Pendant l’entretien du docteur et du soldat, Charles prit congé d’Éverard qui resta découvert pendant que le roi lui dit avec sa grâce accoutumée : « Je n’ai pas besoin de vous prier de ne plus être jaloux de moi, car je présume que vous sentez suffisamment qu’il ne peut y avoir de mariage possible entre Alice et moi ; elle perdrait trop à une pareille union. Quant à tout autre dessein sur elle, le libertin le plus achevé n’en pourrait former à l’égard d’une si noble créature ; et croyez-moi, je n’avais pas besoin de cette dernière et éclatante preuve pour croire à sa fidélité et à sa loyauté, et être convaincu de toutes ses qualités. Je l’ai assez connue par les réponses qu’elle m’a faites à quelques sottes fleurettes de galanterie, pour être pénétré de la fierté de son caractère. Monsieur Éverard, son bonheur, je le vois, dépend de vous, et j’espère que vous y veillerez avec une scrupuleuse attention. Si nous pouvons lever quelque obstacle qui s’oppose à votre félicité commune, soyez sûr que nous emploierons tout notre crédit… Adieu, monsieur ; si nous ne pouvons être meilleurs amis, tâchons au moins de ne pas devenir plus grands ennemis que nous ne sommes à présent. »

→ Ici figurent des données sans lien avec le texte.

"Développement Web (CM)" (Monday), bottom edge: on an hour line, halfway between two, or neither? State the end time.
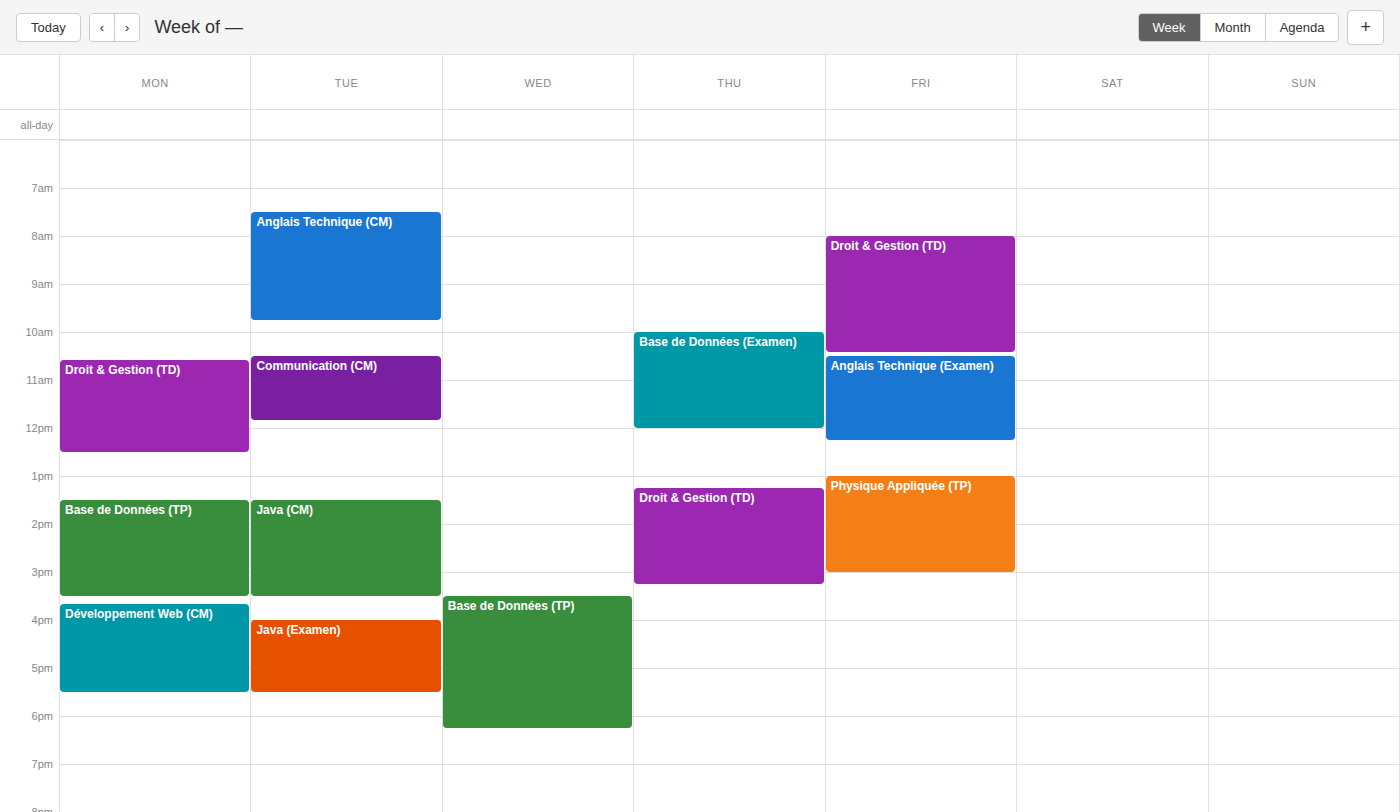
5:30 PM -- halfway between the 5 PM and 6 PM lines.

Il y avait dans le ton de Charles quelque chose d’extrêmement touchant ; et sa condition de fugitif au milieu du royaume qui était son propre héritage, alla droit au cœur d’Éverard, quoiqu’en contradiction avec les principes de cette politique qu’il regardait comme son devoir de suivre dans la malheureuse situation du pays. Il resta, comme nous l’avons dit, découvert, et ses manières témoignaient le plus grand respect qu’on peut montrer en signe d’hommage à un souverain ; il s’inclina si bas qu’il toucha presque de ses lèvres la main de Charles, sans cependant la baiser. « Sire, je voudrais sauver votre personne aux dépens de ma vie, bien plus… » Il resta court, et le roi continua sa phrase qu’il n’avait pas achevée.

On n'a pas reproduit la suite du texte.